◆ Text provided
[Start of section]
And while these types of additives can definitely help and even sometimes completely solve the problem, it doesn’t mean there aren’t risks involved if you decide to go with them. And again, this is pertaining mostly to older cars.
See, one of the biggest problems is the polymers can sometimes gunk up and cause clogging problems, especially if there are already problems to begin with. But how would you know what’s going on inside the engine, so it’s not always obvious what you’re doing can potentially cause more problems than it’s solving.
But just because there are risks doesn’t mean there aren’t a lot of benefits as well.
One monetary benefit is when these do work, they’re a low cost and easy fix for small oil leaks, especially for older cars with worn out or cracking gaskets and seals. This really helps you keep an older car going without the costs or hassles of having to have the entire engine taken apart just to replace all of the non-metal parts in your engine.
This makes people who don’t have a clue which end of a wrench is a way to actually fix their car’s problems without necessarily knowing anything about engines.
But even with all of these benefits, one thing you really do need to clearly understand is that most of these types of low cost and easy fixes are not at all permanent. They are just ways to extend the amount of time you have before the problem needs to be addressed by a professional mechanic.
[End of section]
Answer these questions about the text on oil leak additives:
(a) What can the polymers in these additives sometimes do?
(b) For what kind of oil leaks are the additives described as a low-cost and easy fix?
(c) Who eventually needs to address the problem?
The lines that come after this text are not needed.

◆ Material provided
[Start of section]
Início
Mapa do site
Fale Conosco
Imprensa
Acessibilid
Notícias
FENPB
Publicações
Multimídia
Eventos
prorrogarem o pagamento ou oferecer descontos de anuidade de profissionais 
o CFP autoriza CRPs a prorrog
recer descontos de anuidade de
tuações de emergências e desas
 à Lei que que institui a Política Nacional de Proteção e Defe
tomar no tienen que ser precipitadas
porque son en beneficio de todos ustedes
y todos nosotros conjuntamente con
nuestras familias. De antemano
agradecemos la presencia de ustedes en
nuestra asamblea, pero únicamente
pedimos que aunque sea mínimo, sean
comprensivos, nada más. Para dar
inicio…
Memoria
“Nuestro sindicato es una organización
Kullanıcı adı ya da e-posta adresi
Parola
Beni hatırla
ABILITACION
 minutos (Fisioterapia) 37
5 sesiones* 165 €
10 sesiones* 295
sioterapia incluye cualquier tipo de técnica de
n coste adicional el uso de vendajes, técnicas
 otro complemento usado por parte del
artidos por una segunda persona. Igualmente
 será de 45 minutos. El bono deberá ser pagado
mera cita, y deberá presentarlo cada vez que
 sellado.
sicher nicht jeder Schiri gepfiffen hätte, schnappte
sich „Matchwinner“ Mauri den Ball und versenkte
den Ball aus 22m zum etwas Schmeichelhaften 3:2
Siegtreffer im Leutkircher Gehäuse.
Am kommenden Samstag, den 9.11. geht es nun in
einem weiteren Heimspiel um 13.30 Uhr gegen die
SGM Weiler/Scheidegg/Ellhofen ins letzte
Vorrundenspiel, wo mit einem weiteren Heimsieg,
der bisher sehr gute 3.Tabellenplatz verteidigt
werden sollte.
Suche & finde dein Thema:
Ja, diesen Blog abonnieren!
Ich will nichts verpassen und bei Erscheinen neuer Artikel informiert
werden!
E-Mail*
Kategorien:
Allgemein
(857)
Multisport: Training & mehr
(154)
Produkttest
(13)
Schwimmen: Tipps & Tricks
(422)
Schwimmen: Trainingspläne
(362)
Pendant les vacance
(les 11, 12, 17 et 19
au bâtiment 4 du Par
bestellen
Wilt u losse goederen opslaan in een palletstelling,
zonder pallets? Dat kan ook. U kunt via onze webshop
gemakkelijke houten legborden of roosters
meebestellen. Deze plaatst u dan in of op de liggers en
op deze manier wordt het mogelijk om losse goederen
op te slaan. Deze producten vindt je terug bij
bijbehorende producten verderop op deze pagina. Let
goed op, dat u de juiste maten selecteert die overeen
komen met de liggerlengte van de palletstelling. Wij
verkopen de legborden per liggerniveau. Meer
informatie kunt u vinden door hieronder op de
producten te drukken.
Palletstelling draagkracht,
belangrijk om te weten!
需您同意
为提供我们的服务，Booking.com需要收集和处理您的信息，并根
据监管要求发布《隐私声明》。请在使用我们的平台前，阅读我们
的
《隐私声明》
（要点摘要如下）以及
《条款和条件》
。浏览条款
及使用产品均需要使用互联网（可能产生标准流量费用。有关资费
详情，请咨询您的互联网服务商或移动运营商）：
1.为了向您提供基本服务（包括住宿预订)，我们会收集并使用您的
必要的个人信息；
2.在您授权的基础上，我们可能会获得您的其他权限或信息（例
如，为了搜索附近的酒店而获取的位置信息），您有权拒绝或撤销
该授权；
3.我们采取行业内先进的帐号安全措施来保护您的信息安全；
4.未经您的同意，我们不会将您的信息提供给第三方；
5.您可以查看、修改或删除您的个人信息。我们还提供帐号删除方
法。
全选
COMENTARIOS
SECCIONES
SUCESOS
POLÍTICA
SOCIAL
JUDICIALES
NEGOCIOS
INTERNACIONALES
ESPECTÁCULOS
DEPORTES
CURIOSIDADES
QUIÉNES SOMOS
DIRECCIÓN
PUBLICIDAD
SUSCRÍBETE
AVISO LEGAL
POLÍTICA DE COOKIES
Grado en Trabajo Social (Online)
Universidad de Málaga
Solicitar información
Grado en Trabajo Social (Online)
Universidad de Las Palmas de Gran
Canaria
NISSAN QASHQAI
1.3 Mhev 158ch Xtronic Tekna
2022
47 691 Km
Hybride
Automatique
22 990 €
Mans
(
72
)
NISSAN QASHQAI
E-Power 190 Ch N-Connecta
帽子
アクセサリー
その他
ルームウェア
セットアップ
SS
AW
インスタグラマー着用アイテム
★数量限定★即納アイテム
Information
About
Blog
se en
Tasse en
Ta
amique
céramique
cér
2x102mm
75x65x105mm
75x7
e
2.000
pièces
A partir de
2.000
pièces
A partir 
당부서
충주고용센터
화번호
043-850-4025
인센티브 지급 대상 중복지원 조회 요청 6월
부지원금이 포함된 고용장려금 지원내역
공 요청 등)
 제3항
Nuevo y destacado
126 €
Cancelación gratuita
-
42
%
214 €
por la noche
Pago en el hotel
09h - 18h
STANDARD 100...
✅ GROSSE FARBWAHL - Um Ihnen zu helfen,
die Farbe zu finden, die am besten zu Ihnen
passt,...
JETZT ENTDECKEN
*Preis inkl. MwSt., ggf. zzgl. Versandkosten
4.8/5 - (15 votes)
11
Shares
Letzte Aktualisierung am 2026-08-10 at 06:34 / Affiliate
[End of section]
◆ Written response
(a) They can gunk up and cause clogging problems.
(b) Small oil leaks, especially in older cars with worn out or cracking gaskets and seals.
(c) A professional mechanic.